The no op operation can change the optimizer's working mode by downgrading a filter from conformity to non-conformity, but it is only useful on z/OS, the LUW optimizer is not affected. This change will also affect the connection sequence, index selection and Connection Methods of a table. Predicate-level technologies can be used together to obtain desired results. The pointer in our example does not respond to the combination of multiple predicates, so it is time to use heavy weapons.
Some final tuning techniques include the expressions of tables using DISTINCE and other block optimization methods of DB2 ultimate cross-query. These technologies require manual query and rewriting. They force the optimizer to execute query blocks in a specified order. Using these technologies is the ultimate reminder as needed, because they can change the table connection sequence, index selection, and connection methods from good to bad. The DISTINCE table expression force optimizer takes precedence over other query blocks and executes the query in parentheses.

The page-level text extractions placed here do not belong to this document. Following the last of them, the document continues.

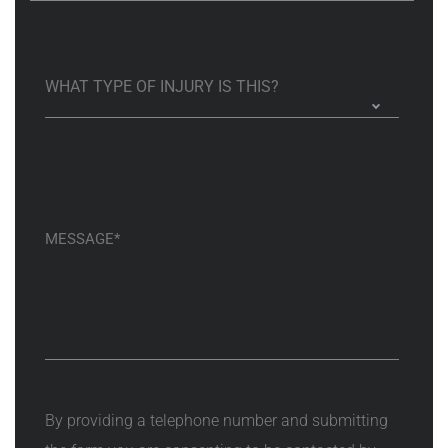
By providing a telephone number and submitting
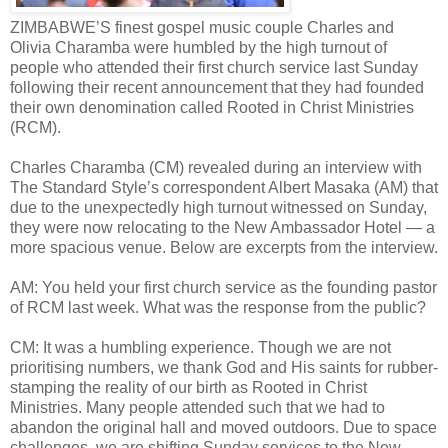
ZIMBABWE’S finest gospel music couple Charles and
Olivia Charamba were humbled by the high turnout of
people who attended their first church service last Sunday
following their recent announcement that they had founded
their own denomination called Rooted in Christ Ministries
(RCM).
Charles Charamba (CM) revealed during an interview with
The Standard Style’s correspondent Albert Masaka (AM) that
due to the unexpectedly high turnout witnessed on Sunday,
they were now relocating to the New Ambassador Hotel — a
more spacious venue. Below are excerpts from the interview.
AM: You held your first church service as the founding pastor
of RCM last week. What was the response from the public?
CM: It was a humbling experience. Though we are not
prioritising numbers, we thank God and His saints for rubber-
stamping the reality of our birth as Rooted in Christ
Ministries. Many people attended such that we had to
abandon the original hall and moved outdoors. Due to space
challenges, we are shifting Sunday services to the New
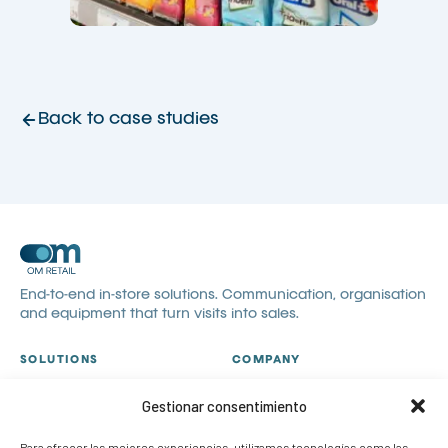
Back to case studies
End-to-end in-store solutions. Communication, organisation
and equipment that turn visits into sales.
SOLUTIONS
COMPANY
All solutions
About us
Gestionar consentimiento
Visual communication
Catalogues
Visual merchandising
Blog
Para ofrecer las mejores experiencias, utilizamos tecnologías como las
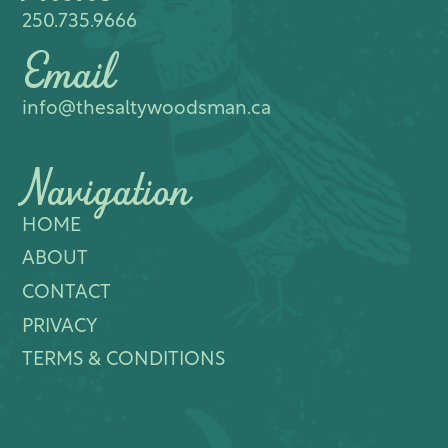
250.735.9666
Email
info@thesaltywoodsman.ca
Navigation
HOME
ABOUT
CONTACT
PRIVACY
TERMS & CONDITIONS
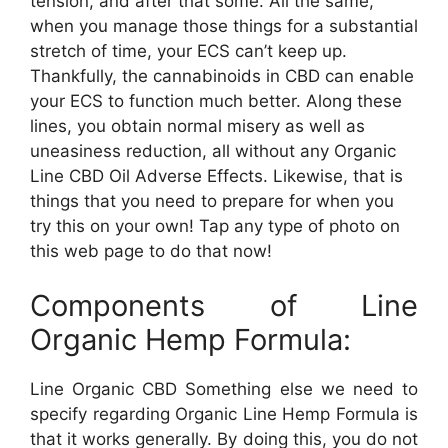
tension, and after that some. All the same,
when you manage those things for a substantial
stretch of time, your ECS can’t keep up.
Thankfully, the cannabinoids in CBD can enable
your ECS to function much better. Along these
lines, you obtain normal misery as well as
uneasiness reduction, all without any Organic
Line CBD Oil Adverse Effects. Likewise, that is
things that you need to prepare for when you
try this on your own! Tap any type of photo on
this web page to do that now!
Components of Line
Organic Hemp Formula:
Line Organic CBD Something else we need to
specify regarding Organic Line Hemp Formula is
that it works generally. By doing this, you do not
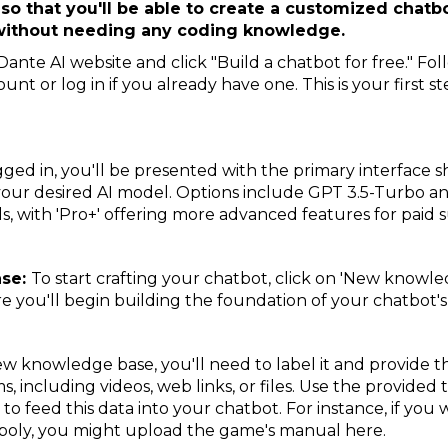
 so that you'll be able to create a customized chatbo
 without needing any coding knowledge.
ante AI website and click "Build a chatbot for free." Fo
unt or log in if you already have one. This is your first 
ged in, you'll be presented with the primary interface 
 your desired AI model. Options include GPT 3.5-Turbo 
els, with 'Pro+' offering more advanced features for paid 
ase:
To start crafting your chatbot, click on 'New knowle
ere you'll begin building the foundation of your chatbot
w knowledge base, you'll need to label it and provide the 
s, including videos, web links, or files. Use the provided
r to feed this data into your chatbot. For instance, if yo
poly, you might upload the game's manual here.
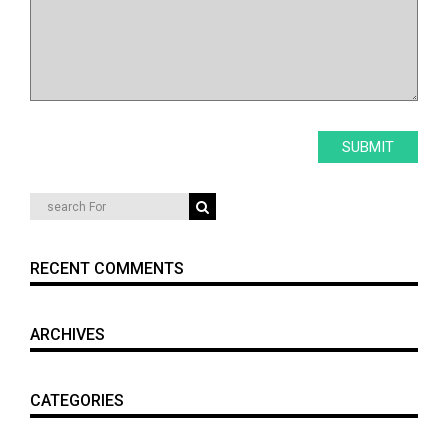
RECENT COMMENTS
ARCHIVES
CATEGORIES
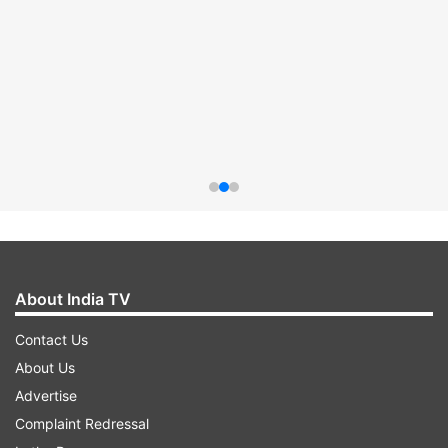
About India TV
Contact Us
About Us
Advertise
Complaint Redressal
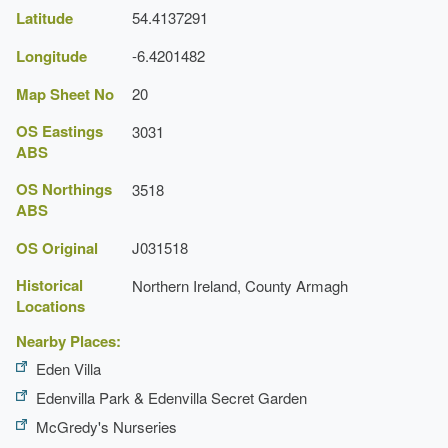
Latitude
54.4137291
Longitude
-6.4201482
Map Sheet No
20
OS Eastings
3031
ABS
OS Northings
3518
ABS
OS Original
J031518
Historical
Northern Ireland, County Armagh
Locations
Nearby Places:
Eden Villa
Edenvilla Park & Edenvilla Secret Garden
McGredy's Nurseries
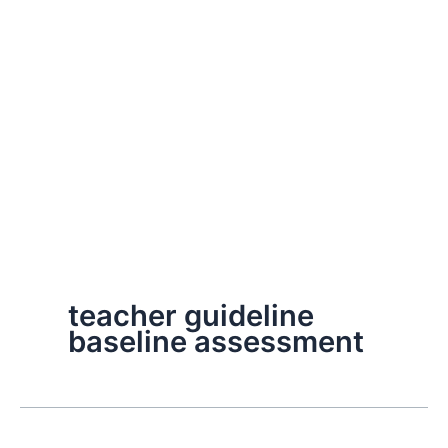
teacher guideline
baseline assessment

If the columns specified in select distince reference different tables, the table expression can be instantiated as unique for sorting. Our batch processing pointer has a non-optimized connection sequence, which is used to obtain the following query:
- SELECT All columns needed FROM ADDR, NAME, (SELECT DISTINCT columns from tables 3 through 7
- FROM T3, T4, T5, T6, T7
- WHERE join conditions T3 through T7
- AND T6.CODE =:hv) AS TEMP
- WHERE join conditions for ADDR, NAME and TEMP
Such a query rewrite forces the optimizer to connect the ADDR and NAME through the T7 connection table T3. If the keyword DISTINCT is omitted in the preceding example, the DB2 optimizer combines the table expression query and output query, which is the same as the original statement and connection sequence.
Select distinct is a key component. However, because the column list spans multiple tables, the temporary five table join result instances are a unique working file for sorting. The sorting overhead executes thousands of rows on average each time, which is negligible. The batch processing program can now complete the task within two minutes.

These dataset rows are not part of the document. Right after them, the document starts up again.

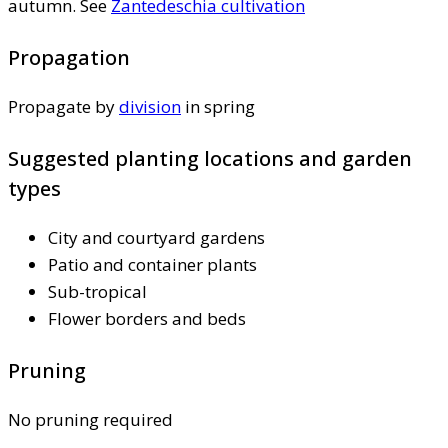
autumn. See
Zantedeschia cultivation
Propagation
Propagate by
division
in spring
Suggested planting locations and garden
types
City and courtyard gardens
Patio and container plants
Sub-tropical
Flower borders and beds
Pruning
No pruning required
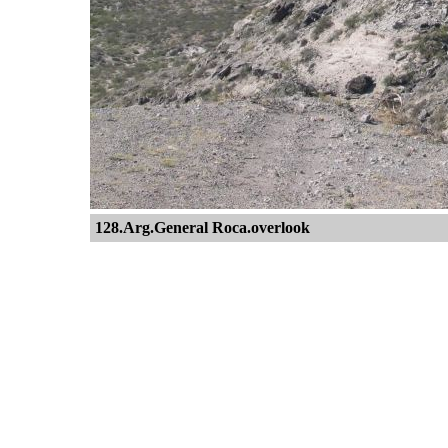
128.Arg.General Roca.overlook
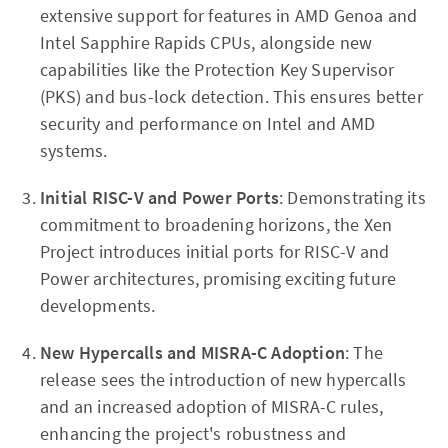
extensive support for features in AMD Genoa and
Intel Sapphire Rapids CPUs, alongside new
capabilities like the Protection Key Supervisor
(PKS) and bus-lock detection. This ensures better
security and performance on Intel and AMD
systems.
Initial RISC-V and Power Ports
: Demonstrating its
commitment to broadening horizons, the Xen
Project introduces initial ports for RISC-V and
Power architectures, promising exciting future
developments.
New Hypercalls and MISRA-C Adoption
: The
release sees the introduction of new hypercalls
and an increased adoption of MISRA-C rules,
enhancing the project's robustness and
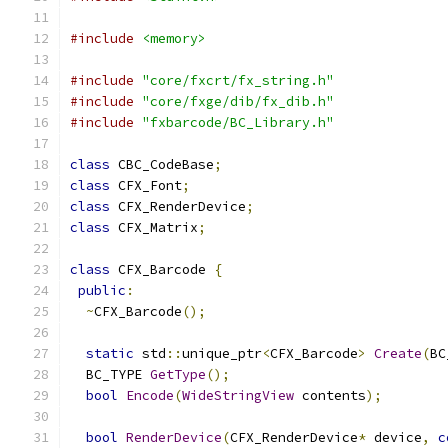
#include
<memory>
#include
"core/fxcrt/fx_string.h"
#include
"core/fxge/dib/fx_dib.h"
#include
"fxbarcode/BC_Library.h"
class
 CBC_CodeBase
;
class
 CFX_Font
;
class
 CFX_RenderDevice
;
class
 CFX_Matrix
;
class
 CFX_Barcode 
{
public
:
~
CFX_Barcode
();
static
 std
::
unique_ptr
<
CFX_Barcode
>
Create
(
BC
  BC_TYPE 
GetType
();
bool
Encode
(
WideStringView
 contents
);
bool
RenderDevice
(
CFX_RenderDevice
*
 device
,
c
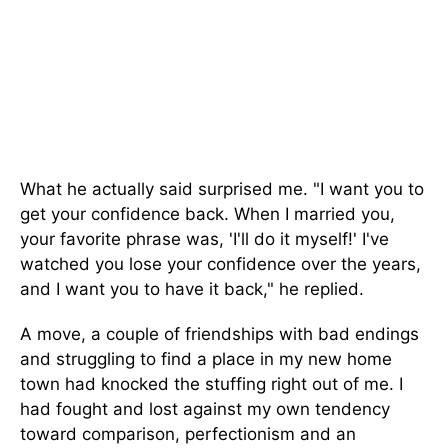
What he actually said surprised me. "I want you to
get your confidence back. When I married you,
your favorite phrase was, 'I'll do it myself!' I've
watched you lose your confidence over the years,
and I want you to have it back," he replied.
A move, a couple of friendships with bad endings
and struggling to find a place in my new home
town had knocked the stuffing right out of me. I
had fought and lost against my own tendency
toward comparison, perfectionism and an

More future adjustment Technologies
Other Query Rewriting Techniques obtain information from all different query blocks to rewrite the query. IBM has made this technology cross-query block optimization; DB2 9 has become a global optimization. The good news is that this technology began to appear in the QWR stage of the DB2 optimizer. It is just around the corner for all DB2 queries. At the same time, we also need to master some ultimate DB2 methods in our own hands.